Our collective understanding of 9/11 largely (visually) focused on the moments just after the planes hit the towers. Such photographs further enabled public support for the wars in Iraq and Afghanistan, as Barbie Zelizer has asserted. They focus on the strike; they ask for a counter-attack. Brawny photos of heroic firefighters stand in for soldiers we would soon enough send abroad. Aftermath images, ones that we did not see much of, invite different responses. They ask us to pause and consider what it will take to put things back together, and to meditate on the costs of what we have lost. But aftermath images are not the kinds of pictures news organizations tend to prize. (That is one reason photographer Sara Terry started the Aftermath Project, which supports photographic projects about how people rebuild and “learn to live again” after the guns have gone silent[xi]). We focus on the initial impact, not the long duree, which is why it can be difficult to visualize long-unfolding stories like climate change or life after conflict. But these are where some of the most compelling and complicated stories unfold.

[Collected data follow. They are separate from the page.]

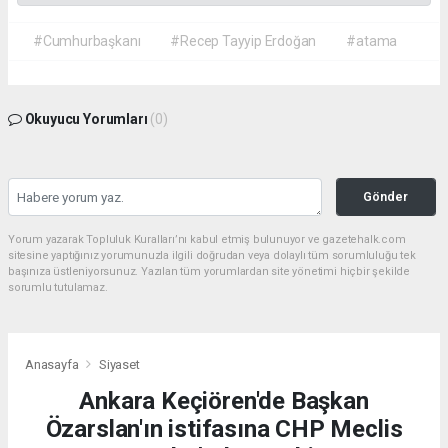
#Cumhurbaşkanı
#Recep Tayyip Erdoğan
#atama
Okuyucu Yorumları
(0)
Gönder
Yorum yazarak Topluluk Kuralları’nı kabul etmiş bulunuyor ve gazetehalk.com
sitesine yaptığınız yorumunuzla ilgili doğrudan veya dolaylı tüm sorumluluğu tek
başınıza üstleniyorsunuz. Yazılan tüm yorumlardan site yönetimi hiçbir şekilde
sorumlu tutulamaz.
Anasayfa
Siyaset
Ankara Keçiören'de Başkan
Özarslan'ın istifasına CHP Meclis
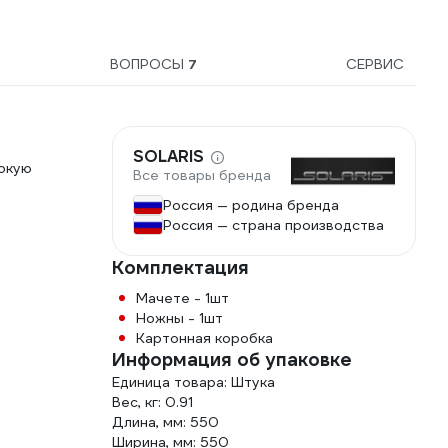
ВОПРОСЫ
7
СЕРВИС
SOLARIS
окую
Все товары бренда
Россия — родина бренда
Россия — страна производства
Комплектация
Мачете - 1шт
Ножны - 1шт
Картонная коробка
Информация об упаковке
Единица товара: Штука
Вес, кг: 0.91
Длина, мм: 550
Ширина, мм: 550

While technology seems to have granted us unprecedented visual access, transforming anyone with a phone into a photographer, in fact there is so much that we do not see because of obstacles visual journalists face. Such challenges limit the possible pictorial rhetoric that even has the chance to emerge. Over time, these blank spots and silences get woven into our collective memory, and help to shape the images that become iconic. As scholars we need to attend to this reality, an aspect of collective memory that we don’t often remember, and that can help explain, at the level of journalistic practice, why 9/11’s visual rhetoric looked the way it did 20 years ago, and why the most widely-circulated images have remained relatively stable in the two decades since.

About the author: Rachel Somerstein is an associate professor of journalism at SUNY New Paltz. Her research focuses on photographers, photographs, and collective memory.

Featured image: A piece of the American Airlines airplane that crashed into the Pentagon on 9/11. Credit: FBI.

Notes

[i] See Hoelscher, S. (2012). ‘Dresden, a Camera Accuses’: Rubble photography and the politics of memory in a divided Germany. History of Photography 36(3): 288-305.

[ii] Sanchez, R. (2016). “9/11 images are seared into the memories of Magnum photographers.” CNN, September 8.

[iii] Rohrlich, M. (2001). “In TriBeCa, ‘open’ signs and empty sidewalks.’ New York Times, September 27.

[iv] Johnson, J., Buchanan, M., & Alexander, S. (2011). “9.11.01: The photographers’ stories, pt. 4—’whatever it takes.’Popular Photography, September 8.

[v] New York Times. (2002.) “Photographer is arrested.” January 12.

[vi] Sachs, S. (2002). “From a camera at Ground Zero, rare photos of an agonizing dig.” New York Times, May 28.

[vii] Conrad, P. (2006). “The Observer: Joel Meyerowitz.” The Guardian, 27 August.

[viii] Zelizer, B. (2011). “Photography, journalism, and trauma.” In B. Zelizer and S. Allan (eds) Journalism after September 11 (2nd ed.), pp. 48–68. New York: Routledge.

[ix] Cade, D. L. (2017). “FBI re-releases lost photos of the Pentagon from 9/11 after glitch.” PetaPixel, March 31.

[x] Mitchell, W. J. T. (2005). What Do Pictures Want? Chicago: University of Chicago Press.

[xi] Aftermath Project. (n.d.). “The Story.”